Publication year - 2018
Publication title -
equine veterinary journal
Language(s) - English
Resource type - Journals
SCImago Journal Rank - 0.82
H-Index - 87
eISSN - 2042-3306
pISSN - 0425-1644
DOI - 10.1111/evj.12765
Subject(s) - sotalol , electrophysiology , hydrochloride , pharmacology , pharmacokinetics , medicine , anesthesia , chemistry , atrial fibrillation , organic chemistry
Summary Background Arrhythmias in horses may require long‐term anti‐arrhythmic therapy. Unfortunately, oral anti‐arrhythmic drugs for use in horses are currently scarce. In human patients and small animals, sotalol, a β‐blocker with class III anti‐arrhythmic properties, is often used for long‐term treatment. Objectives To determine the pharmacokinetics of sotalol at multiple oral dosages in unfasted horses, as well as the effects on electro‐ and echocardiographic measurements, right atrial and ventricular monophasic action potential ( MAP ) and effective refractory period ( ERP ). Study design Placebo controlled, double‐blinded experiment. Materials and methods Six healthy, unfasted Warmblood horses were given either 0, 2, 3 or 4 mg/kg bodyweight (bwt) sotalol orally ( PO ) twice daily (bid) for 9 days in a randomised cross‐over design. Echocardiography and surface electrocardiography were performed and plasma concentrations of sotalol and right atrial and right ventricular MAP s and ERP s were determined at steady‐state conditions. Statistical analysis was performed using a repeated measures univariate analysis with post hoc Bonferroni corrections.
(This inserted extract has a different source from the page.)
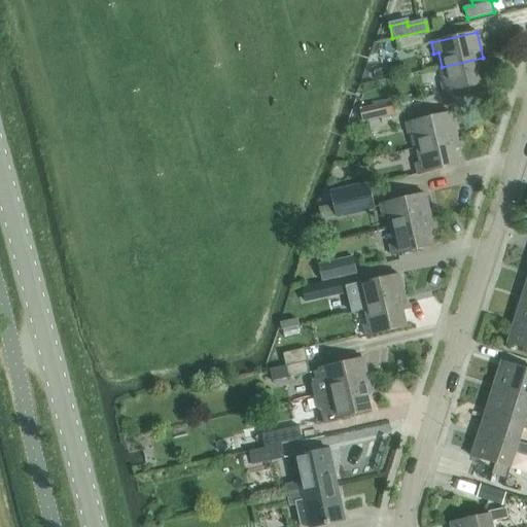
[(398,51),(423,45),(421,34),(396,40),(398,51)]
Results Calculated mean steady‐state plasma concentrations determined by nonlinear mixed‐effect modelling were 287 (range 234–339), 409 (359–458) and 543 (439–646) ng/mL for 2, 3 and 4 mg/kg bwt sotalol PO bid respectively. Sotalol significantly increased the QT interval and ERP s, but, despite increasing plasma concentrations, higher dosages did not result in a progressive increase in QT interval or ERP s. Echocardiographic and other electrocardiographic measurements did not change significantly. MAP durations at 90% repolarisation were not significantly different during sotalol treatment. Besides transient local sweating, no side effects were noted. Main limitations Study size and ad libitum feeding of hay. Conclusions Sotalol at a dose of 2, 3 and 4 mg/kg bwt PO bid increases the QT interval and ERP and might be a useful drug for long‐term anti‐arrhythmic therapy in horses.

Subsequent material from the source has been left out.